Economia

Sururu: Patrimônio cultural imaterial de Alagoas desaparecido

O sururu desapareceu após fortes chuvas terem atingido o estado no primeiro semestre do ano

Por Esmerino de Lima e Lucas Maia - Estudantes - 7 Segundos 28/11/2017 10h10
Sururu: Patrimônio cultural imaterial de Alagoas desaparecido
Bem cultural imaterial de Alagoas, o sururu desapareceu após fortes chuvas - Foto: Lucas Maia

Sustento para várias famílias que vivem às margens da Lagoa Mundaú, desde maio deste ano o sururu desapareceu, deixando famílias inteiras de marisqueiros, pescadores e comerciantes sem o molusco mais representativo do estado de Alagoas. Os ribeirinhos afirmam que a escassez do marisco tem prejudicado a renda das pessoas que dependem dele para sobreviver.

Bem cultural imaterial de Alagoas, o sururu desapareceu após fortes chuvas terem atingido o estado no primeiro semestre do ano. Segundo o Biólogo e Técnico de Gerenciamento Costeiro do Instituto do Meio Ambiente de Alagoas (IMA), Juliano Fritscher, a salinidade adequada para que o Sururu possa sobreviver e reproduzir é entre 12 e 30 mil PPM (partes por mil), porém, com as chuvas, a concentração de sal nas lagoas chegou a zero, tornando a água completamente doce e impedindo a reprodução desses animais.

O sumiço do sururu tem deixado a população ribeirinha desesperada. Segundo moradores, mais de cinco mil famílias dependem direta ou indiretamente do marisco para sobreviver. Além das pessoas que trabalham diretamente com o molusco, esse problema tem afetado também os feirantes, peixeiros, bares e restaurantes que comercializam o que é a iguaria mais tradicional de Alagoas.

?Nas melhores épocas, os marisqueiros chegavam a vender até 200 reais de sururu por dia. A orla da Lagoa Mundaú ficava abarrotada de gente buscando comprar o molusco que, para ser capturado, dava muito trabalho aos pescadores que levantavam ainda na madrugada para levar suas canoas até a lama onde mergulhavam de corpo inteiro para buscar o bivalve.

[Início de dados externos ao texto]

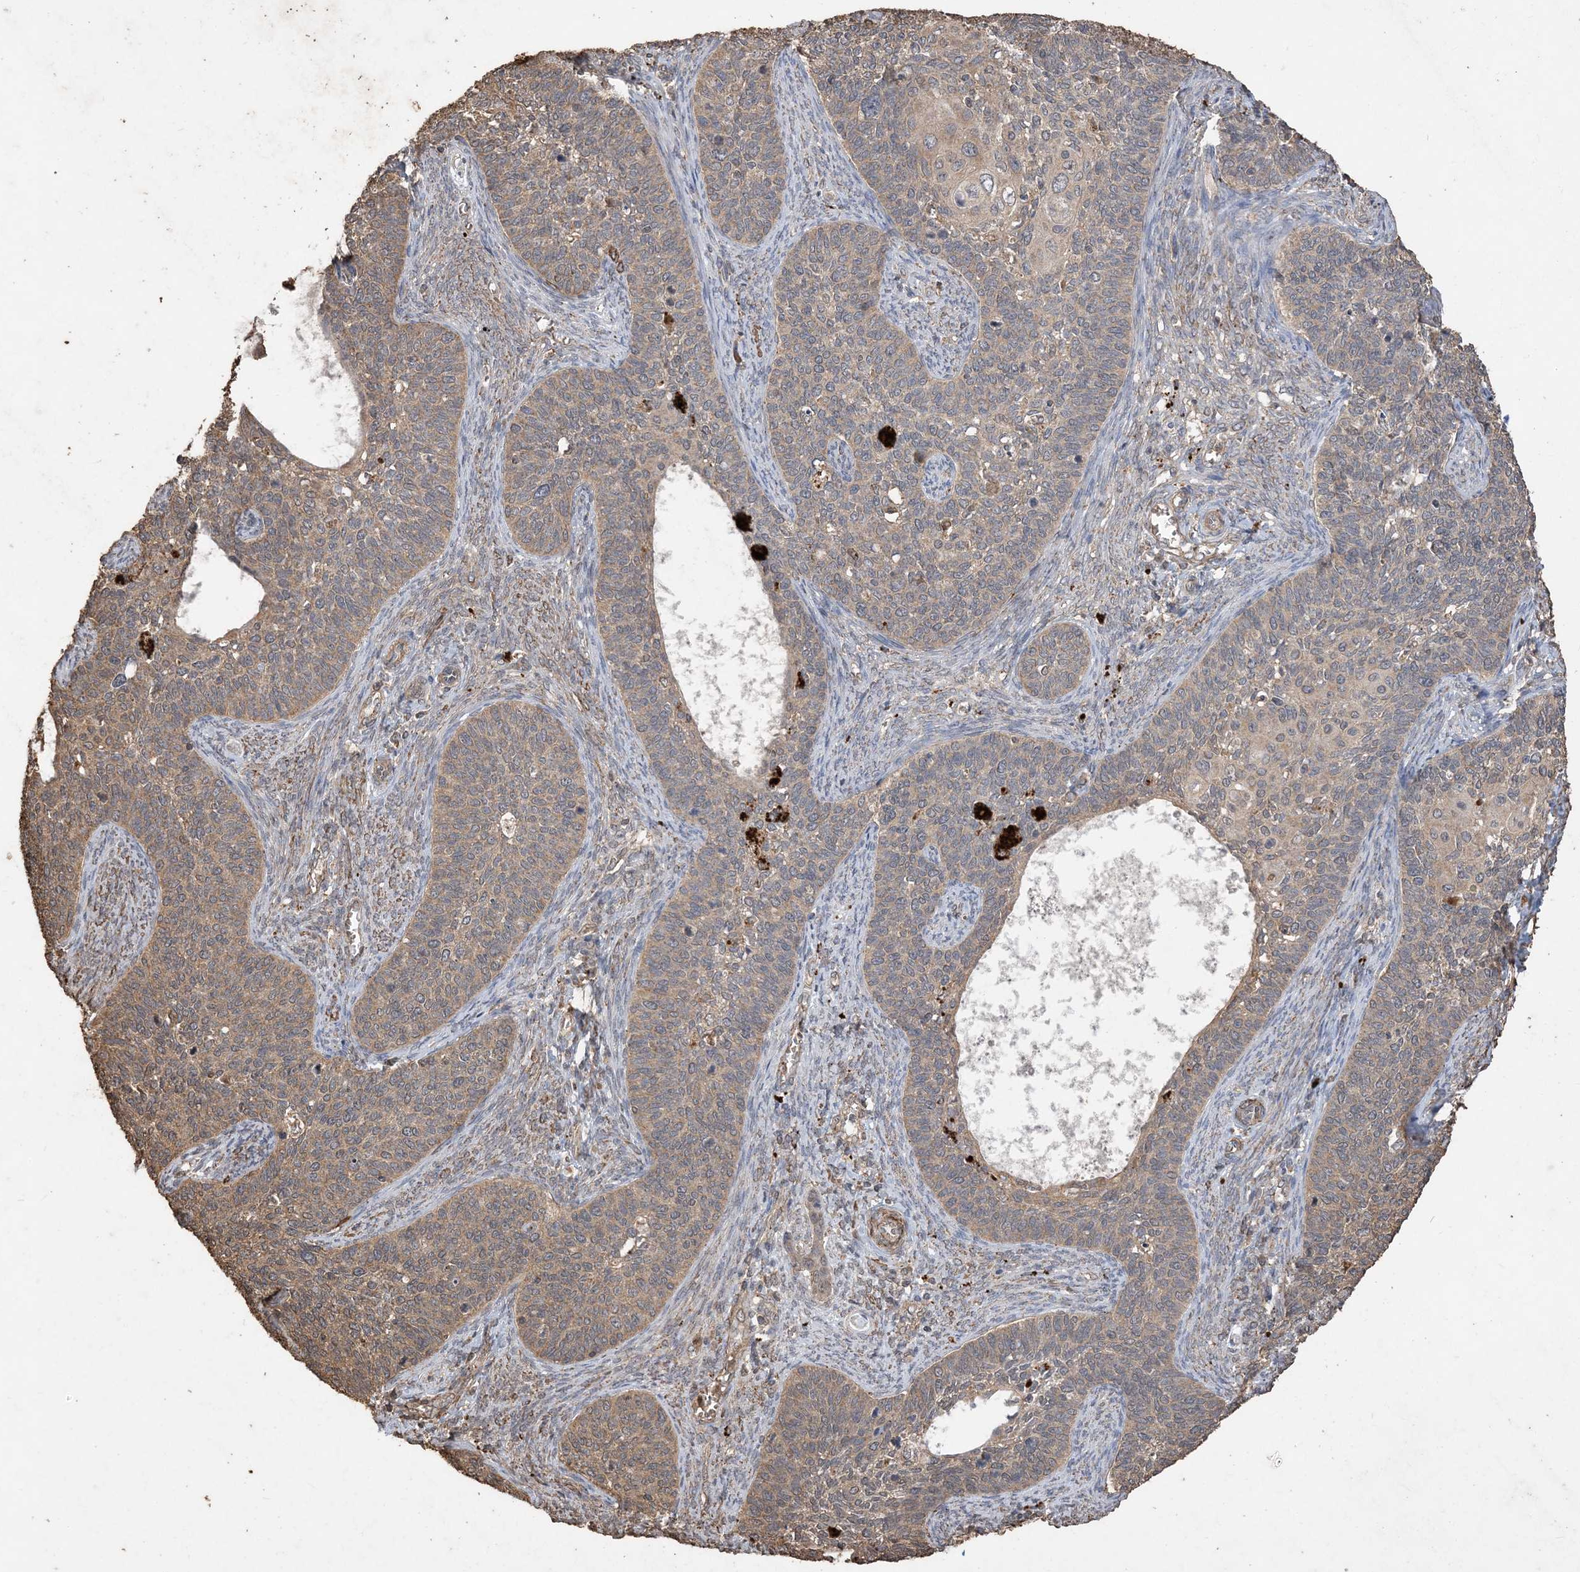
{"staining": {"intensity": "weak", "quantity": ">75%", "location": "cytoplasmic/membranous"}, "tissue": "cervical cancer", "cell_type": "Tumor cells", "image_type": "cancer", "snomed": [{"axis": "morphology", "description": "Squamous cell carcinoma, NOS"}, {"axis": "topography", "description": "Cervix"}], "caption": "Cervical cancer stained with a protein marker exhibits weak staining in tumor cells.", "gene": "HPS4", "patient": {"sex": "female", "age": 33}}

Pescadores e marisqueiras reclamam que estão desamparados, pois não recebem o seguro defeso, espécie de seguro desemprego pago pelo Instituto Nacional do Seguro Social a pescadores artesanais em determinados períodos, onde a pesca é controlada. Segundo o presidente da Colônia de Pescadores Z-05, da região lagunar, já foram enviados projetos solicitando a inclusão desses trabalhadores na abrangência do seguro defeso, porém as solicitações não foram aceitas.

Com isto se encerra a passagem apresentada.